Listed records =>
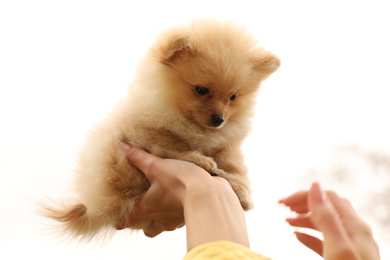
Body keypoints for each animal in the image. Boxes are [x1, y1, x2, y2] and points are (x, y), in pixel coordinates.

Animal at [42, 20, 280, 242]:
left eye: (233, 97)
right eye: (201, 90)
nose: (219, 119)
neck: (191, 124)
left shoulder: (226, 144)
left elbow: (234, 164)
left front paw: (240, 190)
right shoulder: (143, 130)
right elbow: (173, 144)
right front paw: (200, 160)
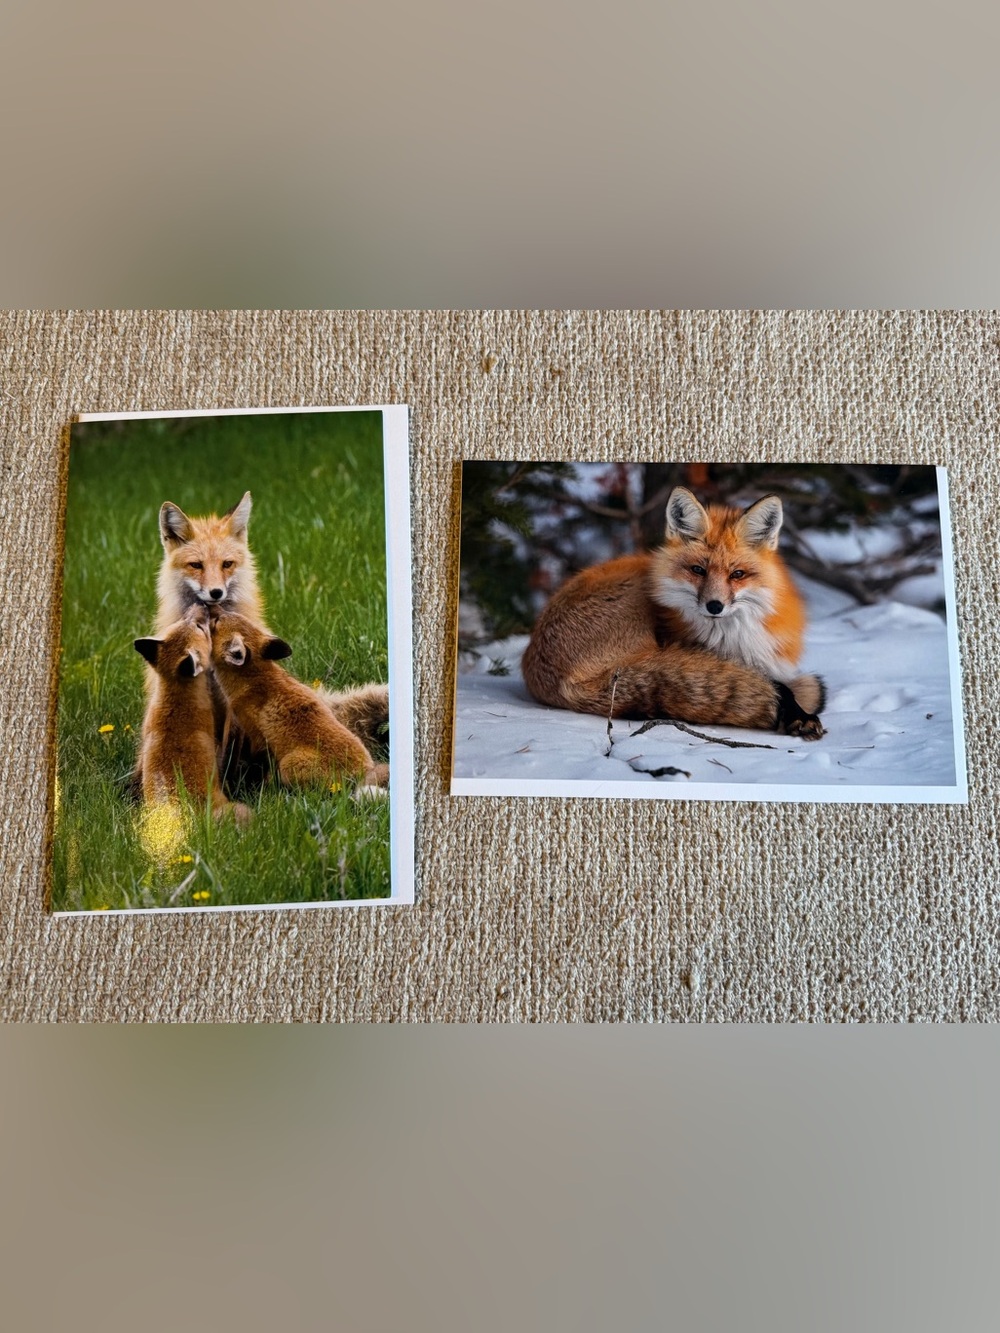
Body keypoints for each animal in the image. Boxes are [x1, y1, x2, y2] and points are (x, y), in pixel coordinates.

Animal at [208, 610, 390, 791]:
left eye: (216, 622)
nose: (214, 610)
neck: (253, 680)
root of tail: (365, 772)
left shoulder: (255, 737)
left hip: (288, 766)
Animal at [521, 486, 826, 739]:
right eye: (698, 570)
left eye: (737, 574)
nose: (714, 606)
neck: (733, 636)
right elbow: (779, 685)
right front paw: (799, 713)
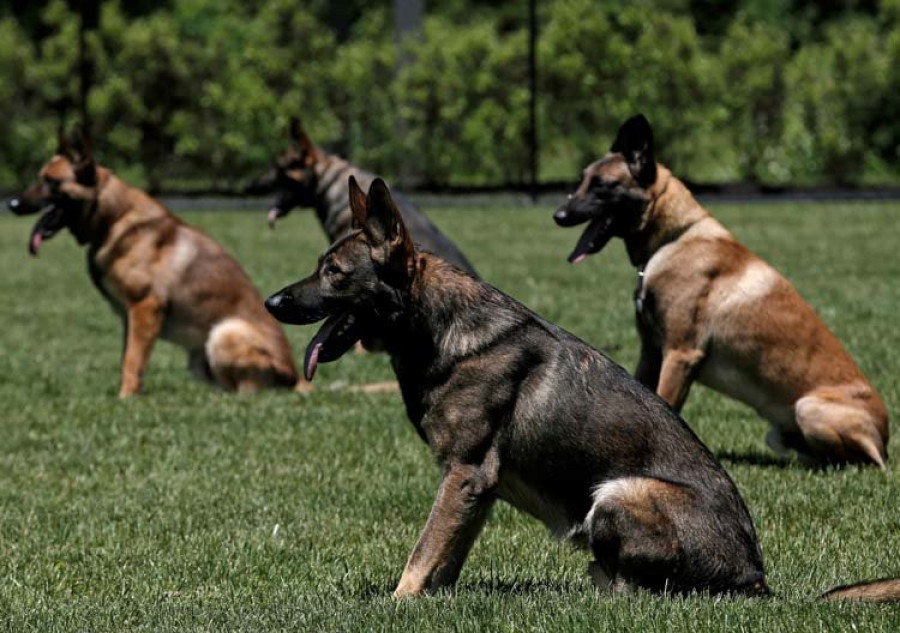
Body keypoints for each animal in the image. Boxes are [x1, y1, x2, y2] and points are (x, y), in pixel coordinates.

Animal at [7, 131, 310, 398]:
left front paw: (125, 398)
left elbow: (132, 360)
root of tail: (297, 376)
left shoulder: (145, 306)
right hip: (200, 358)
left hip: (224, 333)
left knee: (250, 392)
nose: (12, 203)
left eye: (51, 181)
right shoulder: (129, 316)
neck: (113, 218)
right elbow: (129, 358)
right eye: (40, 177)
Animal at [264, 175, 896, 600]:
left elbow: (421, 556)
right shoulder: (476, 489)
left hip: (616, 494)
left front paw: (396, 605)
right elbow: (445, 556)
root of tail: (757, 578)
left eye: (333, 273)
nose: (271, 302)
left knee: (644, 590)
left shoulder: (465, 474)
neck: (434, 326)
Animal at [552, 115, 888, 470]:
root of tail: (885, 439)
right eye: (581, 180)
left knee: (858, 460)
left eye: (602, 185)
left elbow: (666, 403)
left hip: (808, 408)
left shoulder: (680, 353)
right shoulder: (651, 352)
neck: (675, 237)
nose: (558, 216)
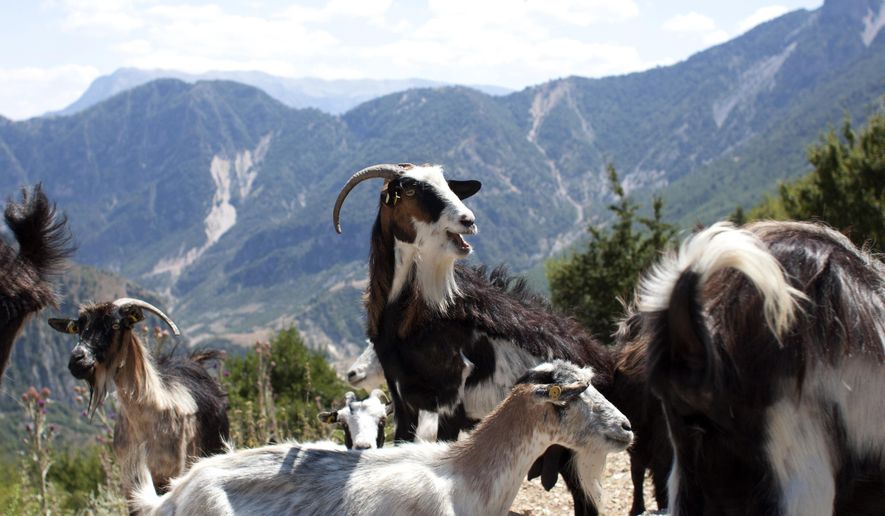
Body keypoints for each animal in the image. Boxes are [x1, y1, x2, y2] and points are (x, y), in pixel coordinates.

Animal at [48, 298, 230, 504]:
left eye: (115, 324)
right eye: (78, 328)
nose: (77, 361)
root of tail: (194, 361)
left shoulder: (173, 473)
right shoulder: (129, 482)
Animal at [333, 163, 618, 515]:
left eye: (448, 185)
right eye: (410, 188)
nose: (468, 220)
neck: (410, 318)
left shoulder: (451, 398)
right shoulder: (403, 400)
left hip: (579, 444)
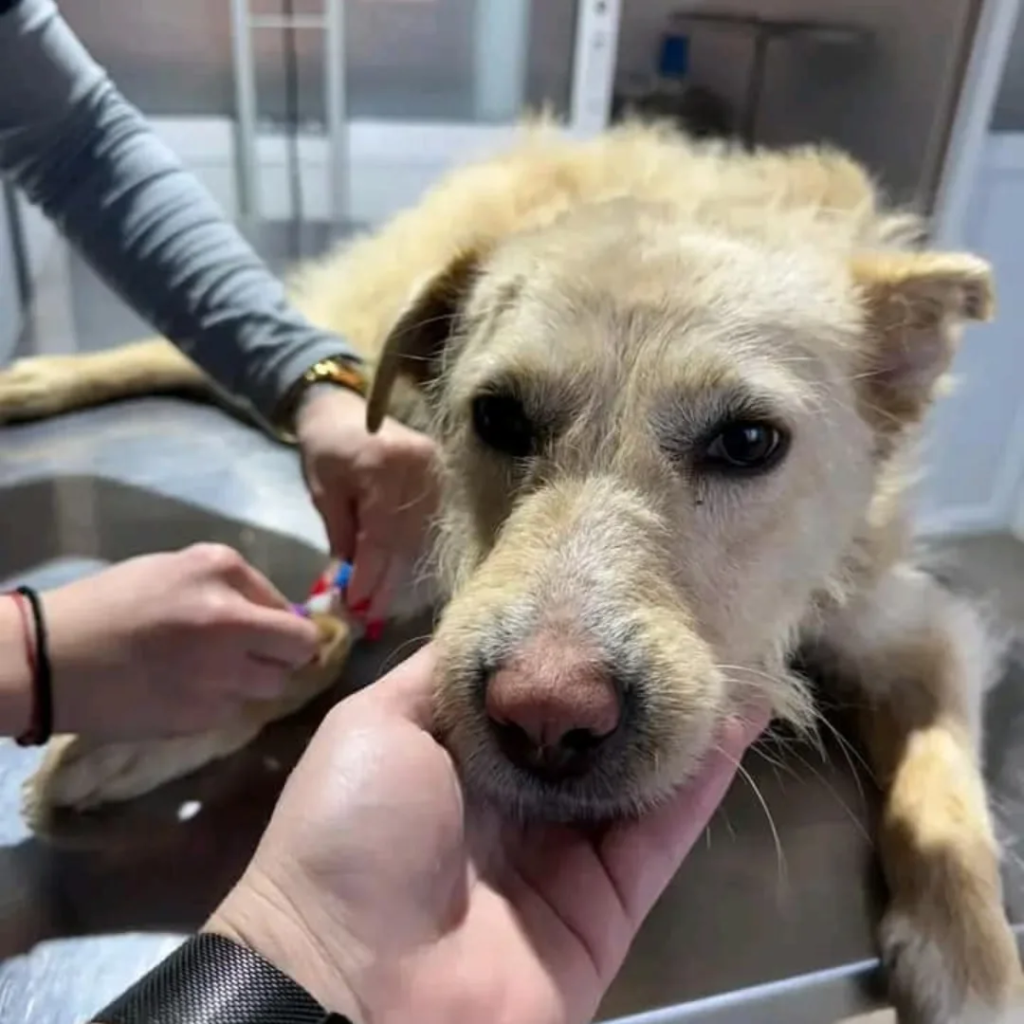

Problem description =>
Transcribe only the lines from the one holding "neck: (733, 636)" through the last line of the listing above, inclusive, and do not include the pictures.

Result of this exercise =>
neck: (733, 636)
right elbow: (779, 685)
right front paw: (799, 713)
Body keypoints for each animal in the image. Boxes are [x1, y1, x2, y2] and points are (x, y), in pixel coordinates.

Animal at [7, 131, 310, 398]:
left front paw: (125, 398)
left elbow: (132, 360)
root of tail: (297, 376)
left shoulder: (145, 306)
right hip: (200, 358)
left hip: (224, 333)
left knee: (250, 392)
nose: (12, 203)
left eye: (51, 181)
right shoulder: (129, 316)
neck: (113, 218)
right elbow: (129, 358)
right eye: (40, 177)
Animal at [264, 175, 896, 600]:
left elbow: (421, 556)
right shoulder: (476, 489)
left hip: (616, 494)
left front paw: (396, 605)
right elbow: (445, 556)
root of tail: (757, 578)
left eye: (333, 273)
nose: (271, 302)
left knee: (644, 590)
left shoulder: (465, 474)
neck: (434, 326)
Animal at [552, 115, 888, 470]:
root of tail: (885, 439)
right eye: (581, 180)
left knee: (858, 460)
left eye: (602, 185)
left elbow: (666, 403)
left hip: (808, 408)
left shoulder: (680, 353)
right shoulder: (651, 352)
neck: (675, 237)
nose: (558, 216)
Body keypoints for each animal in the image. Boxes are [x1, y1, x2, y2] and points are (x, y), in pixel coordinates.

Animal at [48, 298, 230, 504]:
left eye: (115, 324)
right eye: (78, 328)
nose: (77, 361)
root of tail: (194, 361)
left shoulder: (173, 473)
right shoulder: (129, 482)
Animal at [333, 163, 618, 515]:
left eye: (448, 185)
right eye: (410, 188)
nose: (468, 220)
neck: (410, 318)
left shoulder: (451, 398)
right shoulder: (403, 400)
left hip: (579, 444)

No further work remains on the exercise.